"It is important that the international community speak with one voice in order to help promote effective accountability," she said.
Even with the legal concessions, the US decision not to veto was an important shift.
Ever since he took office, President George Bush has actively opposed the court, and US diplomats have repeatedly said they opposed any variation that referred the Sudan cases to it.
But Bush Administration officials said on Wednesday that they were dropping their objections to using the International Criminal Court for Sudanese suspects after the US secured legal guarantees for its citizens.
A British parliamentary report released on Wednesday estimated that about 300,000 people had been killed in Darfur and accused the world of a "scandalously ineffective response" to the situation.
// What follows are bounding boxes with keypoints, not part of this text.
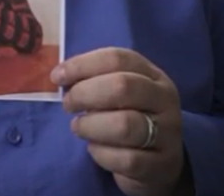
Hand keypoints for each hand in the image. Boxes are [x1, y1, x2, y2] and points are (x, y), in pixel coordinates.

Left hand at [51, 48, 188, 195]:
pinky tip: (94, 149)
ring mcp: (166, 134)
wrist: (161, 164)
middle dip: (85, 93)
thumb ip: (96, 80)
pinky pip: (126, 158)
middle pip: (122, 87)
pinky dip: (101, 154)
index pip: (117, 58)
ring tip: (79, 127)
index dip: (83, 64)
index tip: (57, 76)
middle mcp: (164, 100)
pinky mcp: (159, 165)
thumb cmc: (131, 119)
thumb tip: (60, 75)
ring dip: (91, 126)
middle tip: (68, 104)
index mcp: (153, 76)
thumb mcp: (121, 95)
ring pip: (124, 125)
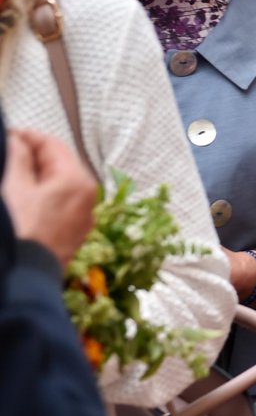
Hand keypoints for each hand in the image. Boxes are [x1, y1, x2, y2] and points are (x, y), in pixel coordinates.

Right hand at [1, 129, 96, 266]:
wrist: (23, 279)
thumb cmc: (20, 231)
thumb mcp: (14, 187)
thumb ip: (18, 157)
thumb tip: (19, 140)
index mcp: (78, 181)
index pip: (53, 145)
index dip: (27, 137)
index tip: (7, 136)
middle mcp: (87, 198)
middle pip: (57, 165)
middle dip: (29, 158)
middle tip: (6, 154)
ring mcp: (80, 220)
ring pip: (55, 187)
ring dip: (31, 179)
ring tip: (9, 178)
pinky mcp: (70, 237)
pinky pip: (55, 207)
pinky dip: (38, 199)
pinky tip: (18, 202)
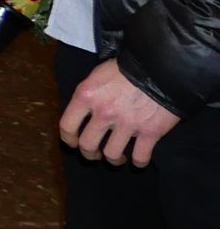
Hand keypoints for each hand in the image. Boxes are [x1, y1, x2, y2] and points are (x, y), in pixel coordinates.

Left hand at [61, 59, 180, 165]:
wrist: (163, 66)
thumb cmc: (128, 67)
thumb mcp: (99, 74)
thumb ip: (90, 93)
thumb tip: (84, 109)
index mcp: (86, 96)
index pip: (67, 126)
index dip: (68, 139)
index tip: (73, 143)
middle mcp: (103, 112)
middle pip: (88, 145)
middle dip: (90, 154)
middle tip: (95, 154)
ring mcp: (127, 124)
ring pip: (112, 155)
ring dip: (114, 159)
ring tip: (117, 157)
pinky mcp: (150, 132)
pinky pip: (140, 157)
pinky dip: (139, 162)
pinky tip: (138, 159)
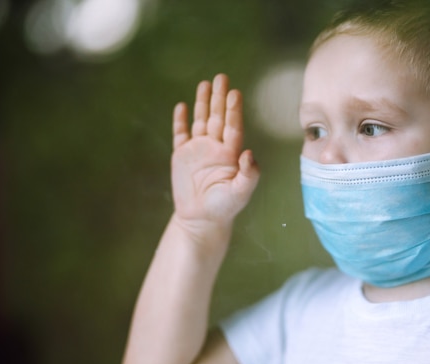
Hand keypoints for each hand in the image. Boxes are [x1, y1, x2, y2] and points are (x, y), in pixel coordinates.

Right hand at [171, 74, 259, 233]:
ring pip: (200, 121)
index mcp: (231, 154)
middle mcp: (216, 148)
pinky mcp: (182, 156)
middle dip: (219, 98)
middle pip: (218, 117)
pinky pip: (180, 134)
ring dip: (202, 103)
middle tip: (222, 77)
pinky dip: (180, 120)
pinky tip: (182, 106)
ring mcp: (198, 150)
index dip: (234, 110)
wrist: (201, 220)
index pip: (233, 126)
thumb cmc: (225, 207)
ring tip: (205, 84)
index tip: (234, 93)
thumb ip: (249, 174)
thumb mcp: (241, 193)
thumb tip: (249, 152)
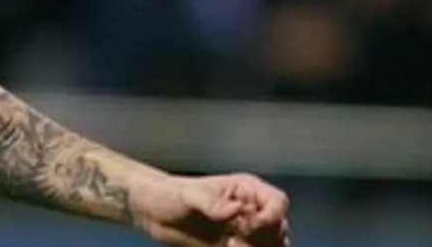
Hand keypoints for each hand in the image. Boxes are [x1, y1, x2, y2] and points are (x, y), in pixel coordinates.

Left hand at [130, 172, 291, 246]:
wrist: (151, 213)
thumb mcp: (189, 195)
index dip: (272, 216)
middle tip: (233, 240)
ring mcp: (244, 233)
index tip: (250, 225)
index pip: (278, 202)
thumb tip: (237, 210)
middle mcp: (251, 212)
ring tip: (229, 246)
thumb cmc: (169, 194)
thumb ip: (212, 204)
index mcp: (246, 190)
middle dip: (263, 239)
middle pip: (280, 230)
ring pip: (273, 246)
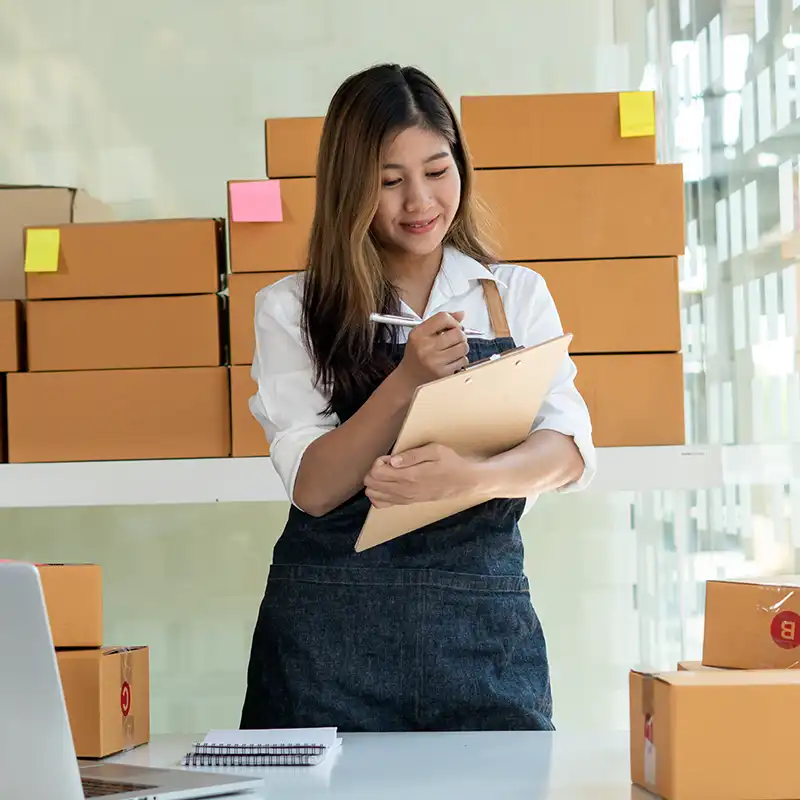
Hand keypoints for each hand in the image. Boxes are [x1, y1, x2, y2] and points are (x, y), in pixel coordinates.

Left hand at [363, 444, 483, 507]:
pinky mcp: (407, 502)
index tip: (390, 457)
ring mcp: (404, 499)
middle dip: (374, 470)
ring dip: (375, 482)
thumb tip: (392, 460)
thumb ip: (412, 455)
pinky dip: (379, 493)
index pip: (376, 472)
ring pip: (373, 495)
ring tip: (389, 473)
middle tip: (388, 463)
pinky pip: (382, 504)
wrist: (464, 482)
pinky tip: (388, 484)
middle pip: (371, 484)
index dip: (378, 461)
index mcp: (409, 476)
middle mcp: (404, 490)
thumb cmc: (450, 463)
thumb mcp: (435, 450)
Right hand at [393, 312, 468, 391]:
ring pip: (463, 347)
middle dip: (459, 335)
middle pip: (457, 333)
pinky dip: (460, 359)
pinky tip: (451, 360)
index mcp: (419, 334)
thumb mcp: (422, 333)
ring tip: (452, 349)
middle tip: (454, 338)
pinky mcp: (443, 373)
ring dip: (461, 347)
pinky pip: (463, 361)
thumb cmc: (416, 353)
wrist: (409, 376)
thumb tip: (461, 314)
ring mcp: (435, 362)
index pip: (443, 318)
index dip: (453, 321)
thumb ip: (440, 322)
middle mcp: (426, 348)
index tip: (453, 326)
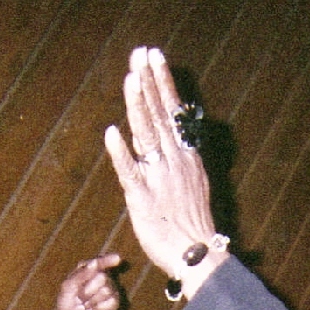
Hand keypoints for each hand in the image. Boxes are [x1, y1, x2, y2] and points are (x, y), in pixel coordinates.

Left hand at [49, 252, 122, 309]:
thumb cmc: (66, 302)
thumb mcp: (68, 286)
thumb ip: (81, 274)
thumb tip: (95, 263)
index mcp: (89, 269)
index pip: (100, 262)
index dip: (108, 260)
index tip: (117, 258)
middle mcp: (102, 277)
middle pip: (103, 277)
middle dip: (89, 289)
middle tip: (80, 297)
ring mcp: (110, 290)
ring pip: (107, 290)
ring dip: (93, 300)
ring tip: (86, 304)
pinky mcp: (114, 303)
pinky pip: (113, 302)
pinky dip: (100, 308)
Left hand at [105, 47, 225, 299]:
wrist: (198, 255)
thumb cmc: (192, 224)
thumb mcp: (194, 182)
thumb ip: (179, 157)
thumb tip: (169, 135)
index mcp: (186, 156)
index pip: (174, 112)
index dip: (163, 82)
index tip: (155, 57)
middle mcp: (174, 162)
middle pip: (160, 115)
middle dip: (149, 82)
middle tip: (140, 54)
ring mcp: (159, 179)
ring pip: (147, 136)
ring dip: (138, 106)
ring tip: (131, 79)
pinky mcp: (143, 199)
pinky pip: (130, 172)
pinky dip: (120, 152)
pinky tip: (111, 133)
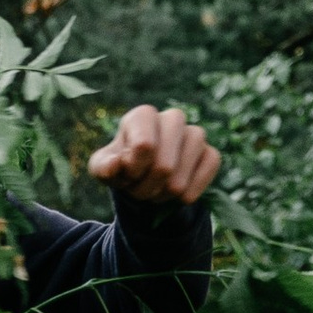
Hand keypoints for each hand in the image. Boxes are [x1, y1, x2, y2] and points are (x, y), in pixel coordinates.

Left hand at [90, 102, 220, 201]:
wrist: (144, 177)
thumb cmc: (121, 167)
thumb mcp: (102, 168)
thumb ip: (103, 167)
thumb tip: (117, 165)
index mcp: (143, 116)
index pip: (144, 146)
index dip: (134, 170)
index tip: (127, 174)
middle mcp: (172, 118)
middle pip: (164, 167)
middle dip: (147, 187)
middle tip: (138, 189)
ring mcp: (194, 134)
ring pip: (182, 176)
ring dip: (165, 194)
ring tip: (155, 192)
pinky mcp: (210, 153)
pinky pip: (206, 174)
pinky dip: (189, 194)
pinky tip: (178, 196)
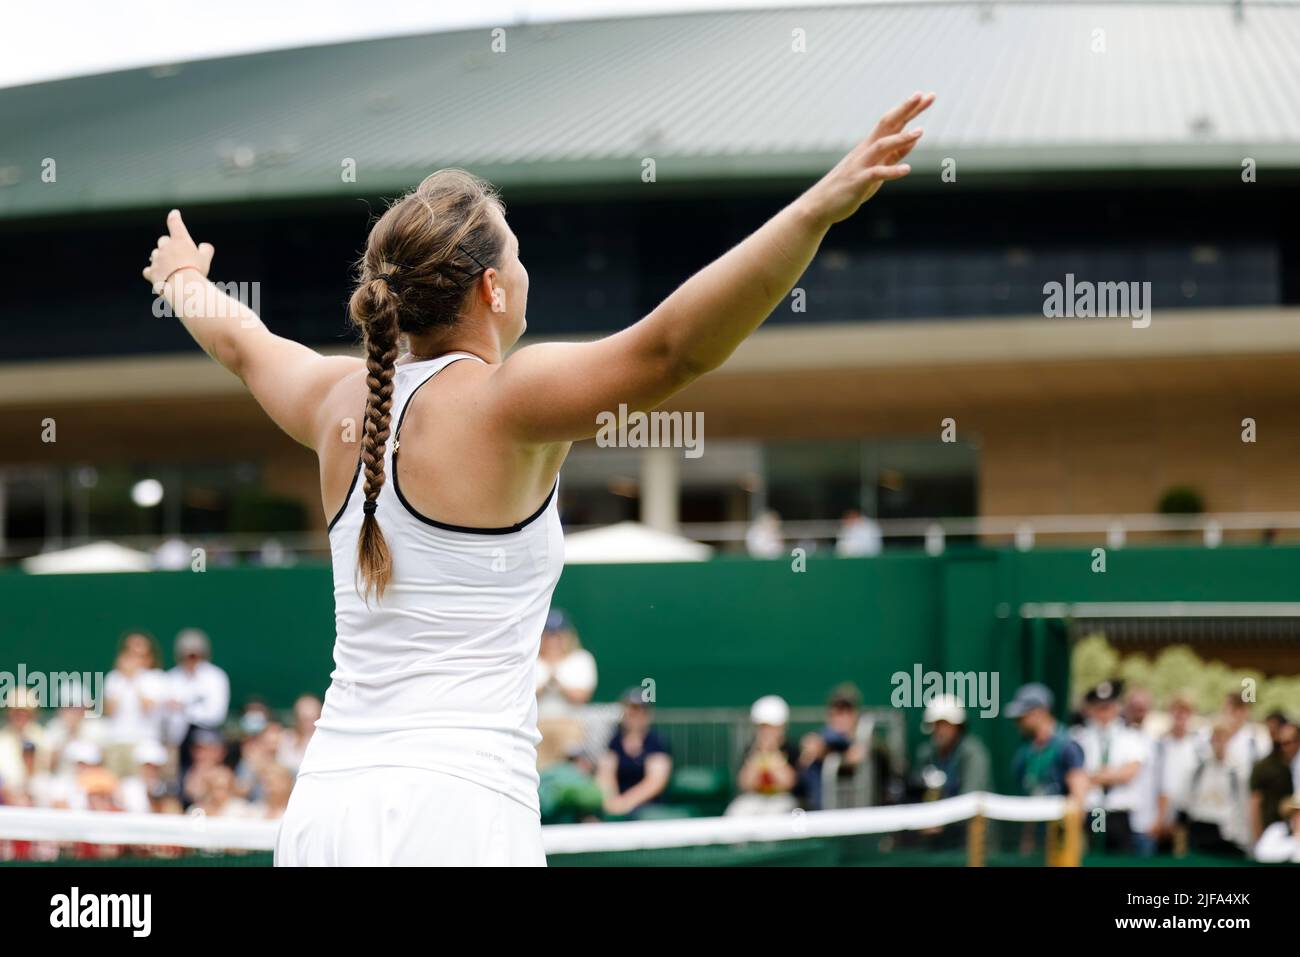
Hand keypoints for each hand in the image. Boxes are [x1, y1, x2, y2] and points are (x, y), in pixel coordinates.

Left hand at [142, 209, 213, 293]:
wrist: (183, 286)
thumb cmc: (196, 270)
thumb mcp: (206, 259)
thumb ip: (206, 250)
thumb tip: (204, 246)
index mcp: (180, 240)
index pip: (175, 223)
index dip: (174, 217)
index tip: (174, 213)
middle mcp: (165, 247)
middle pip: (163, 241)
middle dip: (168, 245)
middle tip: (177, 254)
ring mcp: (157, 259)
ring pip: (155, 255)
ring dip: (161, 259)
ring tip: (171, 269)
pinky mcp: (151, 272)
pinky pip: (148, 270)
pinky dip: (152, 272)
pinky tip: (159, 276)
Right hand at [803, 91, 934, 225]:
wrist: (822, 204)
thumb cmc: (851, 186)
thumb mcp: (878, 168)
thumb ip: (895, 154)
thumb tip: (913, 139)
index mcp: (871, 146)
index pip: (893, 122)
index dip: (909, 109)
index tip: (926, 95)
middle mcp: (866, 150)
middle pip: (887, 124)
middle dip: (905, 110)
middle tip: (923, 95)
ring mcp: (861, 165)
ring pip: (882, 146)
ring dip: (901, 138)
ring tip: (920, 131)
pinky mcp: (858, 181)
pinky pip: (876, 174)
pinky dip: (892, 171)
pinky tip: (907, 170)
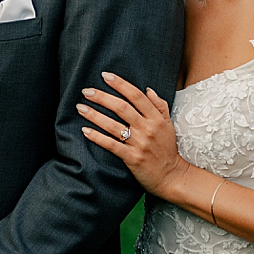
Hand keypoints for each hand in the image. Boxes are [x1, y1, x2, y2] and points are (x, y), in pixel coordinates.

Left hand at [79, 71, 183, 196]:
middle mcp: (147, 129)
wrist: (172, 177)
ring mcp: (139, 144)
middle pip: (122, 107)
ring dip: (94, 115)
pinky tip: (85, 130)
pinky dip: (97, 137)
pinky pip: (111, 145)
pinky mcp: (132, 158)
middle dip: (102, 97)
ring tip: (80, 108)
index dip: (120, 84)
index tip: (105, 76)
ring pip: (113, 125)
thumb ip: (160, 106)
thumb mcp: (169, 125)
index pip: (136, 95)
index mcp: (156, 118)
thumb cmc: (168, 150)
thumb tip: (148, 90)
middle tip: (86, 91)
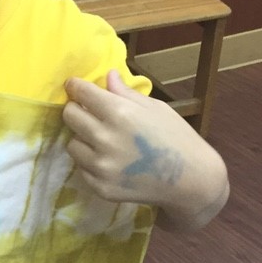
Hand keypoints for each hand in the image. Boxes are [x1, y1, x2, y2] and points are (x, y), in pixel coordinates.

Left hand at [62, 70, 227, 229]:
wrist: (192, 181)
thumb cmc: (178, 137)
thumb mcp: (156, 108)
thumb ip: (126, 93)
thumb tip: (108, 75)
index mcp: (119, 113)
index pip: (81, 93)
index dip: (76, 86)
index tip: (74, 85)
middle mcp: (105, 139)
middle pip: (70, 116)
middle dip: (76, 109)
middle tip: (88, 111)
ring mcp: (101, 166)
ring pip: (72, 144)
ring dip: (82, 137)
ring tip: (100, 138)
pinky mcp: (100, 187)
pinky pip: (82, 167)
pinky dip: (90, 161)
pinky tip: (109, 159)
Michael Wladimiroff, a lawyer who defended the first suspect at the UN tribunal for the former Yugoslavia in the mid-1990s, described the apparent shift in US policy as an unexpected change that could open the way for further cases at the court in The Hague.
"This means the court ... can now be used as an instrument by the Security Council," he said. "All of a sudden there will be a change from waiting for cases to expanding capacity and moving more quickly toward trials."
The International Criminal Court is empowered to intervene only when countries are "unwilling or unable" to dispense justice themselves.
Its founding treaty in July 2002 was ratified by 98 countries, with the power to prosecute individual perpetrators of crimes against humanity, war crimes and genocide.